CVE-2024-12491 is a stored cross-site scripting vulnerability classified under CWE-79 found in the SimplyRETS Real Estate IDX WordPress plugin, which is widely used to integrate real estate listings into WordPress sites. The vulnerability exists in the 'sr_search_form' shortcode, where user-supplied attributes are not properly sanitized or escaped before being rendered in web pages. This flaw allows authenticated users with contributor-level access or higher to inject arbitrary JavaScript code that is stored persistently in the website's content. When other users, including administrators or site visitors, access the infected pages, the malicious scripts execute in their browsers. This can lead to theft of session cookies, unauthorized actions on behalf of users, or further compromise of the website. The CVSS 3.1 score of 6.4 reflects a medium severity, with an attack vector over the network, low attack complexity, requiring privileges but no user interaction, and impacting confidentiality and integrity with a scope change. No public exploits have been reported yet, but the vulnerability poses a significant risk given the common use of WordPress and the plugin in real estate websites. The lack of official patches at the time of disclosure increases the urgency for mitigation.
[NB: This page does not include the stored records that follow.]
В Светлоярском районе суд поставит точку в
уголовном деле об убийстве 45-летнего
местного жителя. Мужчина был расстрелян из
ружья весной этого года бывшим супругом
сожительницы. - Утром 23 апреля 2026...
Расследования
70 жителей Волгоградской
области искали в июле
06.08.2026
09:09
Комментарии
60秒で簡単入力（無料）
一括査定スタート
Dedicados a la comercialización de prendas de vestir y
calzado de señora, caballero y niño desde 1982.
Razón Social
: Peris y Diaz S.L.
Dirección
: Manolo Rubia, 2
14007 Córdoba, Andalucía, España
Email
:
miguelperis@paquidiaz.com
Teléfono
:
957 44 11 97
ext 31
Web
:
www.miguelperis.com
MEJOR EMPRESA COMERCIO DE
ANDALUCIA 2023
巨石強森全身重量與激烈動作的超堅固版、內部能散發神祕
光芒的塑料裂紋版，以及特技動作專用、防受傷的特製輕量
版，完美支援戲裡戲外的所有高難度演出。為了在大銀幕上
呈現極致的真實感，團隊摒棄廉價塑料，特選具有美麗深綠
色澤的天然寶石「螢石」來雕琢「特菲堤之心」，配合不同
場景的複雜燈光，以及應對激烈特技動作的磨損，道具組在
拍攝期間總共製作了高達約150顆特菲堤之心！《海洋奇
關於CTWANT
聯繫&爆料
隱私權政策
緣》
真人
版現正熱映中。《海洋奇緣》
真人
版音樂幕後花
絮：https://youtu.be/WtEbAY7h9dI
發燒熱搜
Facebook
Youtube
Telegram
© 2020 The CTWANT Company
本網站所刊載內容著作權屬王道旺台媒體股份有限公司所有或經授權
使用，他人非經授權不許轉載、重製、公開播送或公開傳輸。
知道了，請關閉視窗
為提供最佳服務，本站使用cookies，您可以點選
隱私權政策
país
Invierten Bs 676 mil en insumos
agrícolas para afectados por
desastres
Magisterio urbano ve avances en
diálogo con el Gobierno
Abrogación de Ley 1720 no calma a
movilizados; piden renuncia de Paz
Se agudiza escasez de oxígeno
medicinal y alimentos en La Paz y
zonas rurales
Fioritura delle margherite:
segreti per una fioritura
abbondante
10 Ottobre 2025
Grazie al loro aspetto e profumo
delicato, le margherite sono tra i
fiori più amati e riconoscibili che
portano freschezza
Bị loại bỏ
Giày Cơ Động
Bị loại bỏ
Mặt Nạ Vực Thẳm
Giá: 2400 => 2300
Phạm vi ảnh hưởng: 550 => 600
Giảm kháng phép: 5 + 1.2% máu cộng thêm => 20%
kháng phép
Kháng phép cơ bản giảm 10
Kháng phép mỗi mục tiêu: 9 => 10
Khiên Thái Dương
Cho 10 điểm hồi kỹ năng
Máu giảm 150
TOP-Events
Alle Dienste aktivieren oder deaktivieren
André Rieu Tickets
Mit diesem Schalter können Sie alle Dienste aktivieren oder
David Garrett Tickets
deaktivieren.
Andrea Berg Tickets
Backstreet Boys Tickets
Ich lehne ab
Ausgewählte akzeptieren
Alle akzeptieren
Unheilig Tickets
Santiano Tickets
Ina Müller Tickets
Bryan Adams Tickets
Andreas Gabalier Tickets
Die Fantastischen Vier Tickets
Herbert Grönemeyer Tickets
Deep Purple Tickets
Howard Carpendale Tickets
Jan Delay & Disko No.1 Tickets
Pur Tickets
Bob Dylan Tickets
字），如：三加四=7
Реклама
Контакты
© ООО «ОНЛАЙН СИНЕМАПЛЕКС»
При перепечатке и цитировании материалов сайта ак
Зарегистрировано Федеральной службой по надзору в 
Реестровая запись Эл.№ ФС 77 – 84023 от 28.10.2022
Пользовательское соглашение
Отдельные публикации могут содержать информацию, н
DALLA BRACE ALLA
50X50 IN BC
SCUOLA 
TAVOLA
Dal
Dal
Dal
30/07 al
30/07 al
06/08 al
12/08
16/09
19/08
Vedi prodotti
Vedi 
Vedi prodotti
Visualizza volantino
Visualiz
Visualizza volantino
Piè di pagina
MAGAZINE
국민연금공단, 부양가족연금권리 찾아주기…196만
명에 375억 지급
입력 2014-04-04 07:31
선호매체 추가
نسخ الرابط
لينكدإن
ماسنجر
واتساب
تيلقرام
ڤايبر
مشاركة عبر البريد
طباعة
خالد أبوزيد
The impact of CVE-2024-12491 is primarily on the confidentiality and integrity of affected WordPress sites using the SimplyRETS plugin. Attackers with contributor-level access can inject malicious scripts that execute in the context of other users, including administrators, potentially leading to session hijacking, privilege escalation, or unauthorized content manipulation. This can result in data theft, defacement, or further compromise of the website and its users. For organizations relying on these real estate IDX sites, such an attack could damage reputation, lead to loss of customer trust, and expose sensitive client information. Since the vulnerability requires authenticated access, the risk is somewhat mitigated by internal access controls, but insider threats or compromised contributor accounts increase the risk. The scope of affected systems is broad given the popularity of WordPress and the plugin in real estate sectors globally.
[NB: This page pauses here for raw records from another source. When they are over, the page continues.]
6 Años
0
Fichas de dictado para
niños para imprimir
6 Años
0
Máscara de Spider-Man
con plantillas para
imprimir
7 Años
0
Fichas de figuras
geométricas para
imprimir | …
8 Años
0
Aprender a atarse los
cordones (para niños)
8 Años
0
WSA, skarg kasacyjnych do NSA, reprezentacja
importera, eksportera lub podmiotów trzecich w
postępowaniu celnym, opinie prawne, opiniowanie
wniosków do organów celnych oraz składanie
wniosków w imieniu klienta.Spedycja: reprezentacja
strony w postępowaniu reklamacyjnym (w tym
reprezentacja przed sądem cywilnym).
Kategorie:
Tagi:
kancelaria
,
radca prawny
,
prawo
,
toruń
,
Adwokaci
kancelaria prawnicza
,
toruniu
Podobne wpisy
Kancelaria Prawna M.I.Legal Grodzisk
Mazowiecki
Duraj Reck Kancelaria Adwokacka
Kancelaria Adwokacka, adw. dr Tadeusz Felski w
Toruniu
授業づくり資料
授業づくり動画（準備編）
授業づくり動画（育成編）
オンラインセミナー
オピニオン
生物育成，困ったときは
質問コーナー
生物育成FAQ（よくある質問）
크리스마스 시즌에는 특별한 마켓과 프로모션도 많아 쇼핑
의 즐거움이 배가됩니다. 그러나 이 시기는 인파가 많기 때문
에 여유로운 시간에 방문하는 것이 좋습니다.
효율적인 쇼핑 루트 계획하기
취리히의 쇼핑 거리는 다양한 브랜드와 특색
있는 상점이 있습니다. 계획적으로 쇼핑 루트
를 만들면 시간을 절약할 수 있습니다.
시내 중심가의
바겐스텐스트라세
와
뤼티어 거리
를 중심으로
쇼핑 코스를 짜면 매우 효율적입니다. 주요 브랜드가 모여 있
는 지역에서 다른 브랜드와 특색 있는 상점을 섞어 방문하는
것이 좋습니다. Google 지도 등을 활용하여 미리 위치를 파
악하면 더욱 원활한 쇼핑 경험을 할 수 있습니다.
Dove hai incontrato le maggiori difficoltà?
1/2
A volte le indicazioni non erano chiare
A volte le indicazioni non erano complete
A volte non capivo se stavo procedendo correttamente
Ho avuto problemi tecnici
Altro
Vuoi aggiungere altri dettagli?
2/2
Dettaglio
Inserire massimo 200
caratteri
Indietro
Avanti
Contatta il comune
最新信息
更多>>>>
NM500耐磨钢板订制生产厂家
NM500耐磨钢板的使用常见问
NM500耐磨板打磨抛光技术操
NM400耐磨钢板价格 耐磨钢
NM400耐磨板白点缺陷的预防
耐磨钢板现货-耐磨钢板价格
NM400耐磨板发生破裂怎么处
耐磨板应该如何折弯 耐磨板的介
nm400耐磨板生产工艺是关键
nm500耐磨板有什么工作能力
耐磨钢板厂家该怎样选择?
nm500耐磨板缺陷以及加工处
To mitigate CVE-2024-12491, organizations should immediately restrict contributor-level access to trusted users only and review existing contributor accounts for suspicious activity. Until an official patch is released, administrators can implement input validation and output escaping at the application or web server level, such as using Web Application Firewalls (WAFs) with custom rules to detect and block malicious script injections targeting the 'sr_search_form' shortcode. Monitoring logs for unusual shortcode usage or script injection attempts is critical. Additionally, applying the principle of least privilege to WordPress roles reduces the attack surface. Site owners should stay alert for updates from the plugin vendor and apply patches promptly once available. Regular security audits and user training on secure content management practices will further reduce risk.